(Provided material Opens)

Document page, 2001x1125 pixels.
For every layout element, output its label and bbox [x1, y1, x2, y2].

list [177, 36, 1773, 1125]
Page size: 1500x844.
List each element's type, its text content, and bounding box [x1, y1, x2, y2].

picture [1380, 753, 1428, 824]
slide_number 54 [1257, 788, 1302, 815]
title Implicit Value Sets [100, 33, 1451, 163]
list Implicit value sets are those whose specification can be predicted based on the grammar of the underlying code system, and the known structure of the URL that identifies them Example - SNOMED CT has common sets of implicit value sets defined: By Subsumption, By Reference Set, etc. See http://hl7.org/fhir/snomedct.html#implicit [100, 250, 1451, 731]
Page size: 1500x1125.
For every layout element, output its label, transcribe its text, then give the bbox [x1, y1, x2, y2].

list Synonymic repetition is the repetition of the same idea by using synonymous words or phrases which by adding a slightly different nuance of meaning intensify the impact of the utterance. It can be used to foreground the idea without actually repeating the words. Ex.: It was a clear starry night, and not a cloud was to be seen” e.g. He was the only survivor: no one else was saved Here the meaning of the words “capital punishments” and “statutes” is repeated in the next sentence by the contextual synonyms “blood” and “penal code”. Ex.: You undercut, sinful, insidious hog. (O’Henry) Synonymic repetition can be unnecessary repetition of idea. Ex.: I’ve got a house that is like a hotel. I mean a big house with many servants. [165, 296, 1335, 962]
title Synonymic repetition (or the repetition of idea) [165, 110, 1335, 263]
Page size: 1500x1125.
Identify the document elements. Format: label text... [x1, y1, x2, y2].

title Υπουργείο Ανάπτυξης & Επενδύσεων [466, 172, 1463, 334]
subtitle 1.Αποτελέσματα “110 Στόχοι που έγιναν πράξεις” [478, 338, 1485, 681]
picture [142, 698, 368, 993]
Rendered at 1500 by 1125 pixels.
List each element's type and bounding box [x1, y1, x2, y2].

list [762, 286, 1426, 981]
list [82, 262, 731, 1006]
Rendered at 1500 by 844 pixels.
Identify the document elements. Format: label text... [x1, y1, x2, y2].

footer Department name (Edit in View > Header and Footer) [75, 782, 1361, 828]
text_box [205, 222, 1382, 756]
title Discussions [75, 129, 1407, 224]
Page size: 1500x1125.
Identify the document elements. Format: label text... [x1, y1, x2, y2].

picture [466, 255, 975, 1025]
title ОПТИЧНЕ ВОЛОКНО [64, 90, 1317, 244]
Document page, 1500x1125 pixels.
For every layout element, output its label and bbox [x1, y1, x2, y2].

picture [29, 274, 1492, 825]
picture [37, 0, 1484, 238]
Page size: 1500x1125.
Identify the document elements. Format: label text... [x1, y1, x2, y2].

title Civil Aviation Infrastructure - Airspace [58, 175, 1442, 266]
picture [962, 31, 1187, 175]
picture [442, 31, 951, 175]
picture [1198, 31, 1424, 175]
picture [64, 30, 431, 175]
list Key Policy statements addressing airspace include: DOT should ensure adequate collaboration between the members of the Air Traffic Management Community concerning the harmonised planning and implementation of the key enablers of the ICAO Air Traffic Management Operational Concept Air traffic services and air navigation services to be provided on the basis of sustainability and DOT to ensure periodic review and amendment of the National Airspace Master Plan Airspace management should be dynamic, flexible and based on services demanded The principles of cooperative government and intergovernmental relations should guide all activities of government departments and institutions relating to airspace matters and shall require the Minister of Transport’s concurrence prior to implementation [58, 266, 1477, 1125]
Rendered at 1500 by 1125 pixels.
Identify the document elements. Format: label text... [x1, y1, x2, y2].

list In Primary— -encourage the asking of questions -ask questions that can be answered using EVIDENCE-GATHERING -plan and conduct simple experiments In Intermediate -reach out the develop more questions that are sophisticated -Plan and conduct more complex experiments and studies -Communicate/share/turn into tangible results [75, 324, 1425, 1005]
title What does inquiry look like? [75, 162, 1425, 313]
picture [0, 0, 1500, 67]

(Provided material Closes)

Scan the listing above for the word "pixels" and show each line where it is found.

Document page, 2001x1125 pixels.
Rendered at 1500 by 1125 pixels.
Rendered at 1500 by 844 pixels.
Document page, 1500x1125 pixels.
Rendered at 1500 by 1125 pixels.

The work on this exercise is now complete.